I whirl to remind her that my name isn’t Katie, that my name hasn’t been Katie since Pyotr Tarasov worked his damage. But the angry words parch on my lips when I see Mam isn’t alone at her end of the room.
She’s dressed in a summer frock meant for a woman half her age—spaghetti straps and a plunging neckline, with floods of pink ruffles spilling across her lap. She’s colored her hair too bright, too red. Her hands grip the arms of her chair like talons.
Beside her sits a man I’ve never seen before. His flat face looks like he’s spent too much time pressing it against a window; his nose is too wide for his narrow cheeks. His mussed hair and his eyes are the exact same shade: The gray-brown of a rat.
Cole plants himself between me and the stranger. My mother sucks in her belly, sitting taller in her chair. “Katie,” she warns in a knife-edged voice. “Cole. Ilya Danilov is here as my guest.”
Danilov.
I assume he’s bratva. And that explains the ferret out front with Davey O’Farrell.
Mam took up with Pyotr Tarasov the instant Da was in hospital. Truth be told, she probably fucked the Russian before that. She keeps her bread well-buttered—the rest of the Lynch clan be damned. I wonder what she’s getting from Danilov.
Half my DNA comes from Orla Lynch. I’d dig it out with a trowel if I could.
My father makes a groaning sound, as if all the gears inside him have crashed to a halt.

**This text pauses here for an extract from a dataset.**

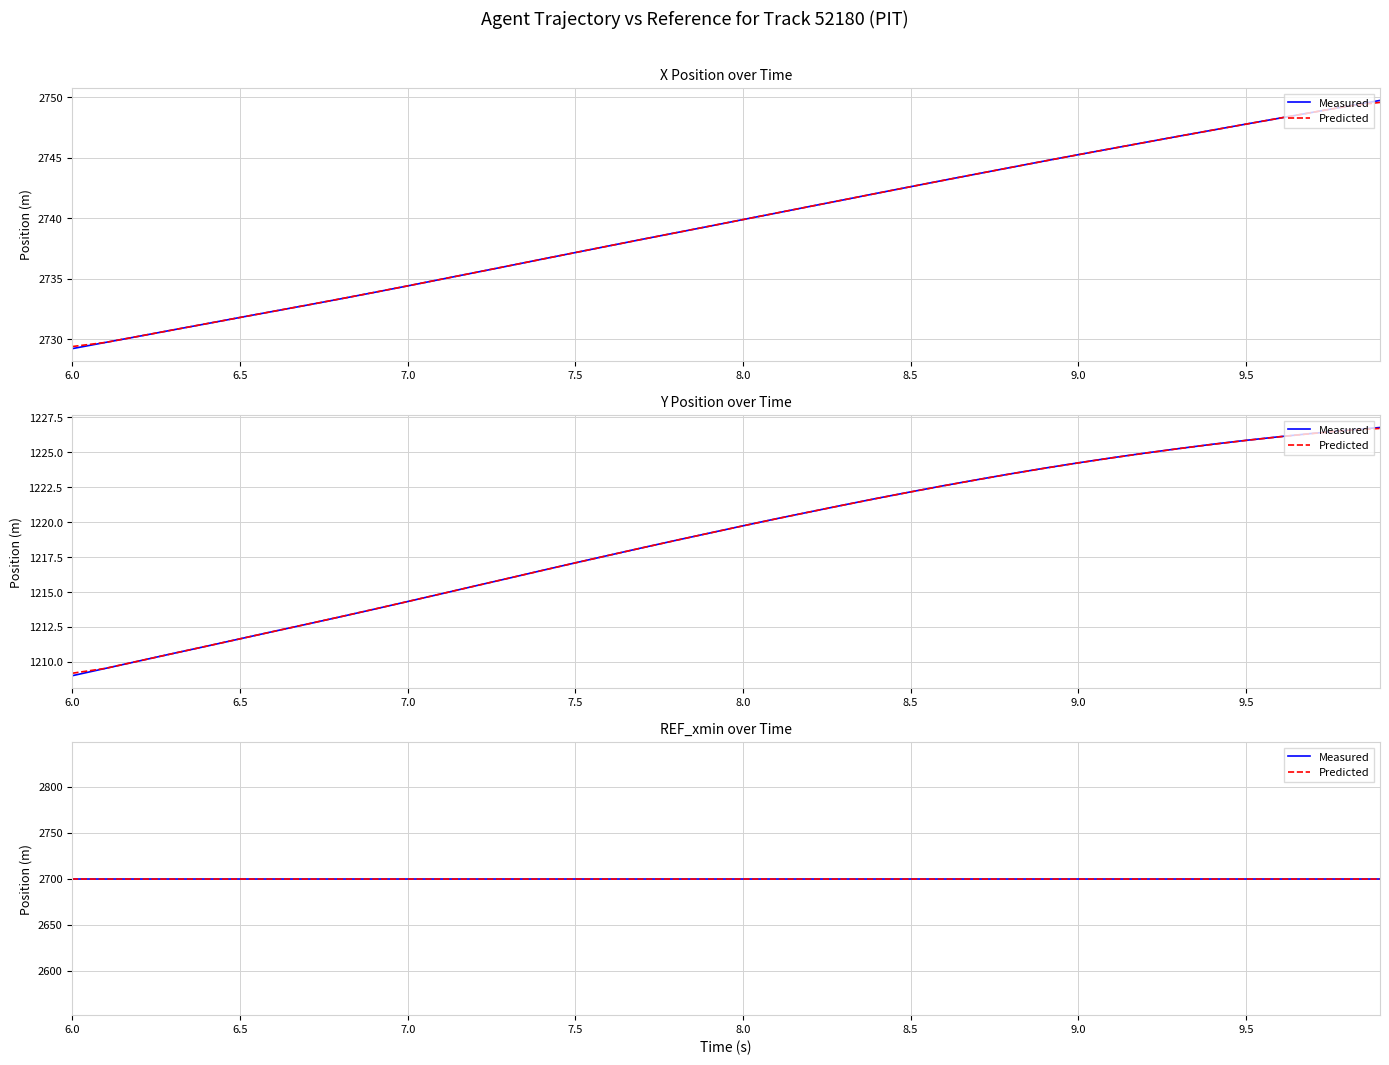

What is the label of the 20th point from the right?

8.0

His throat works, and his right hand trembles as he points toward the Russian invader. “Go,” he says. “You. Go.”
A wicked smile twists Mam’s mouth, drawing out the jagged scar above her upper lip. “Don’t be rude, Barry, dear.” She turns her calculating gaze on me. “Katie,” she says, pointing to the chair by Da’s twisted left hand. “Sit.”
The old fire rises inside me, scorching through my revulsion. I’m Kate, not Katie. Mam can’t order me around like a dog. I’ve been fighting her for decades, ever since I recognized the stinking rotten hole that passes for her heart.

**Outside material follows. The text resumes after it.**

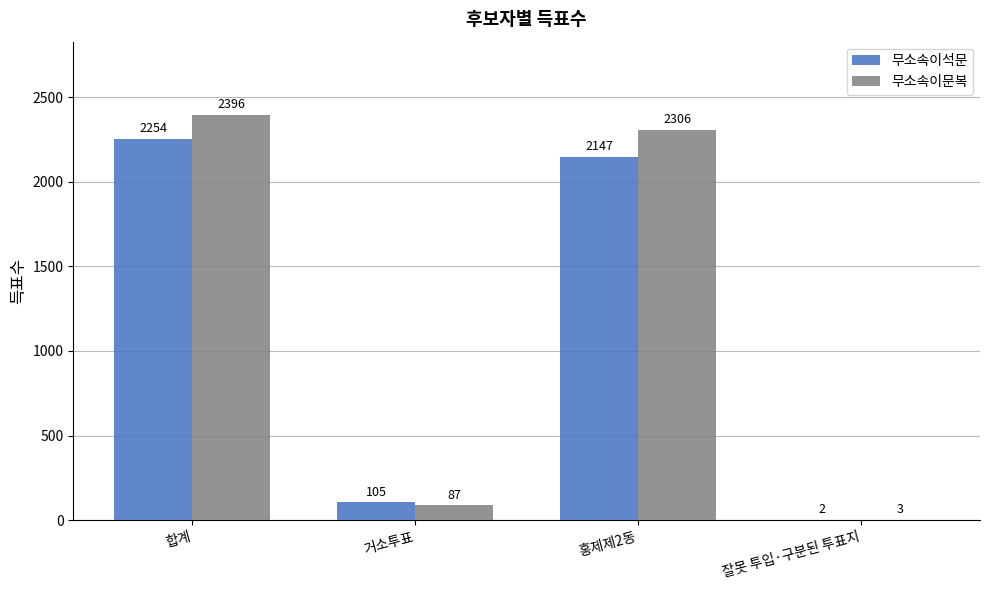

How many data points does each series have?

4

My father hisses, a sound that might besitor might beshiteor might be the meaningless seep of air from a dented tin can. He grimaces and works the left half of his mouth, and this time he comes up with a clear enough word: “Please.”

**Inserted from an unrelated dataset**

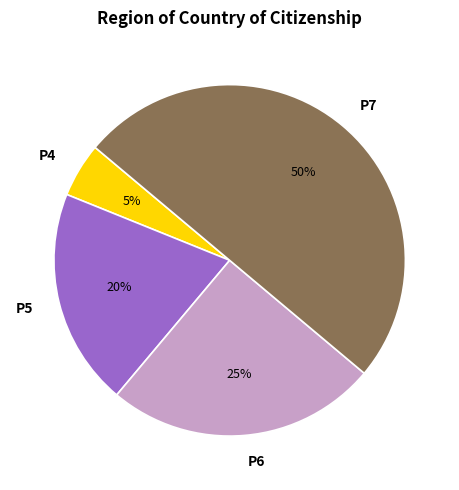

Which has a higher value, P5 or P6?

P6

For the first time in my life, Da is asking me to do something, instead of ordering. He needs me.
I sit. Cole takes his place beside me.
Mam doesn’t waste much time gloating over her victory. “Cook?” she calls. “We’re ready now.”
The dining room’s uneasy silence is filled with the squeal of a cart’s unoiled wheels. Cook has been serving the Lynch family Sunday Roast since I was a child. She moves slower than she used to, and her eyeglasses are thicker. Her knuckles are so swollen that I wonder how she keeps her grip on the cart.
But she wastes no time setting out the traditional meal—lamb and three types of potatoes, roasted parsnips and carrots, grilled mushrooms and stewed onions and the colcannon that has always been Da’s favorite.
Cook finds space on the table for all of it before she puts a special plate in front of Da. Someone in the kitchen has cut his food for him—meat and veg, all in tiny squares.
Da protests when Cook sets the meal before him. His mouth works and he leans forward in his chair to pound the table.
“Such a racket!” Mam says, pressing the back of her hand to her forehead. I’ve known that gesture for as long as I can remember. Mam is about to announce a migraine.
Ignoring her, I say to Cook. “He wants colcannon. There isn’t any on his plate.”
“It makes him gassy,” she says as Da continues to bellow like a lost calf.